* [TASK DESCRIPTION] When you print the records, keep every line identical to the original.
-- THE RECORDS follows --
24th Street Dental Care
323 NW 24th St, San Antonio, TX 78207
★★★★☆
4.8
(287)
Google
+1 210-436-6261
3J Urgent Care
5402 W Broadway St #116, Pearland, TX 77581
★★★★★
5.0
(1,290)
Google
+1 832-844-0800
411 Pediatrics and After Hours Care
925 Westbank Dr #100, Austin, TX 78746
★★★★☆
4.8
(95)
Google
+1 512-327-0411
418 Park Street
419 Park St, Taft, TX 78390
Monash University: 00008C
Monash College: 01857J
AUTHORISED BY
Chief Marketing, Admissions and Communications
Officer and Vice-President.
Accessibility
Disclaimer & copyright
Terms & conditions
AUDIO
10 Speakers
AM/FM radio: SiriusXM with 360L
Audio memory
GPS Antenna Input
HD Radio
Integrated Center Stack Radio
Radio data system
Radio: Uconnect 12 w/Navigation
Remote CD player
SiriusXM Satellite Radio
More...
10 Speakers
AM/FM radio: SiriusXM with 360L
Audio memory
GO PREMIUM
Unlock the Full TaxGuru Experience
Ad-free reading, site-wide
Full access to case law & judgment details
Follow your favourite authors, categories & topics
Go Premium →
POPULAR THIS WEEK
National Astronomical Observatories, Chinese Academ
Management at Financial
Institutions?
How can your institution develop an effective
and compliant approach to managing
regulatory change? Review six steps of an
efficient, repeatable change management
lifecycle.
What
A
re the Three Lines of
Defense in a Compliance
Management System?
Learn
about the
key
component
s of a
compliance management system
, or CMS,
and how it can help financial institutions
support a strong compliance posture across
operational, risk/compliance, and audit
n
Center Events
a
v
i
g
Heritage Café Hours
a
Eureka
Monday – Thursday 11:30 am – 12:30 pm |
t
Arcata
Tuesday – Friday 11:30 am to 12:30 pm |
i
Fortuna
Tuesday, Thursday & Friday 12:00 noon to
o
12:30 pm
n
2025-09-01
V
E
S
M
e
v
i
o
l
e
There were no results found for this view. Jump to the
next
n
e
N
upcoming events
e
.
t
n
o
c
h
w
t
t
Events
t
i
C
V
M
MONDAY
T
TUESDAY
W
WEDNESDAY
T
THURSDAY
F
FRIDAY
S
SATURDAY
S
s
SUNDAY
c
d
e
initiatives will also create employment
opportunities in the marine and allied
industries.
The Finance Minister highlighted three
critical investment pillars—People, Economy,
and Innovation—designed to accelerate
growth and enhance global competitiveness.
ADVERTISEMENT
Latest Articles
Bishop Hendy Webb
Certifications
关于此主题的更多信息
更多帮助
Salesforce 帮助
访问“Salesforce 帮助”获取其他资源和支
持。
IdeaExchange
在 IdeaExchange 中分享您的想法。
-- THE RECORDS concluded --
* [YOUR RESPONSE]
24th Street Dental Care
323 NW 24th St, San Antonio, TX 78207
★★★★☆
4.8
(287)
Google
+1 210-436-6261
3J Urgent Care
5402 W Broadway St #116, Pearland, TX 77581
★★★★★
5.0
(1,290)
Google
+1 832-844-0800
411 Pediatrics and After Hours Care
925 Westbank Dr #100, Austin, TX 78746
★★★★☆
4.8
(95)
Google
+1 512-327-0411
418 Park Street
419 Park St, Taft, TX 78390
Monash University: 00008C
Monash College: 01857J
AUTHORISED BY
Chief Marketing, Admissions and Communications
Officer and Vice-President.
Accessibility
Disclaimer & copyright
Terms & conditions
AUDIO
10 Speakers
AM/FM radio: SiriusXM with 360L
Audio memory
GPS Antenna Input
HD Radio
Integrated Center Stack Radio
Radio data system
Radio: Uconnect 12 w/Navigation
Remote CD player
SiriusXM Satellite Radio
More...
10 Speakers
AM/FM radio: SiriusXM with 360L
Audio memory
GO PREMIUM
Unlock the Full TaxGuru Experience
Ad-free reading, site-wide
Full access to case law & judgment details
Follow your favourite authors, categories & topics
Go Premium →
POPULAR THIS WEEK
National Astronomical Observatories, Chinese Academ
Management at Financial
Institutions?
How can your institution develop an effective
and compliant approach to managing
regulatory change? Review six steps of an
efficient, repeatable change management
lifecycle.
What
A
re the Three Lines of
Defense in a Compliance
Management System?
Learn
about the
key
component
s of a
compliance management system
, or CMS,
and how it can help financial institutions
support a strong compliance posture across
operational, risk/compliance, and audit
n
Center Events
a
v
i
g
Heritage Café Hours
a
Eureka
Monday – Thursday 11:30 am – 12:30 pm |
t
Arcata
Tuesday – Friday 11:30 am to 12:30 pm |
i
Fortuna
Tuesday, Thursday & Friday 12:00 noon to
o
12:30 pm
n
2025-09-01
V
E
S
M
e
v
i
o
l
e
There were no results found for this view. Jump to the
next
n
e
N
upcoming events
e
.
t
n
o
c
h
w
t
t
Events
t
i
C
V
M
MONDAY
T
TUESDAY
W
WEDNESDAY
T
THURSDAY
F
FRIDAY
S
SATURDAY
S
s
SUNDAY
c
d
e
initiatives will also create employment
opportunities in the marine and allied
industries.
The Finance Minister highlighted three
critical investment pillars—People, Economy,
and Innovation—designed to accelerate
growth and enhance global competitiveness.
ADVERTISEMENT
Latest Articles
Bishop Hendy Webb
Certifications
关于此主题的更多信息
更多帮助
Salesforce 帮助
访问“Salesforce 帮助”获取其他资源和支
持。
IdeaExchange
在 IdeaExchange 中分享您的想法。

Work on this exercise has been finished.